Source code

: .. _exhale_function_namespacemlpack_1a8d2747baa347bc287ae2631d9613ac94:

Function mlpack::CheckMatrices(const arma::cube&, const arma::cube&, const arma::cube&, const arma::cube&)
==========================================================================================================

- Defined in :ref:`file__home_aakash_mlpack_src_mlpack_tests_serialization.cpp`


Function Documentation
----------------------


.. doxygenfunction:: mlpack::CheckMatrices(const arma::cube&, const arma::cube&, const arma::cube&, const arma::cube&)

■ **PROBLEM TO SOLVE**:
Return the entries above, every line intact.

■ **EXERCISE RESULT**:
Source code

: .. _exhale_function_namespacemlpack_1a8d2747baa347bc287ae2631d9613ac94:

Function mlpack::CheckMatrices(const arma::cube&, const arma::cube&, const arma::cube&, const arma::cube&)
==========================================================================================================

- Defined in :ref:`file__home_aakash_mlpack_src_mlpack_tests_serialization.cpp`


Function Documentation
----------------------


.. doxygenfunction:: mlpack::CheckMatrices(const arma::cube&, const arma::cube&, const arma::cube&, const arma::cube&)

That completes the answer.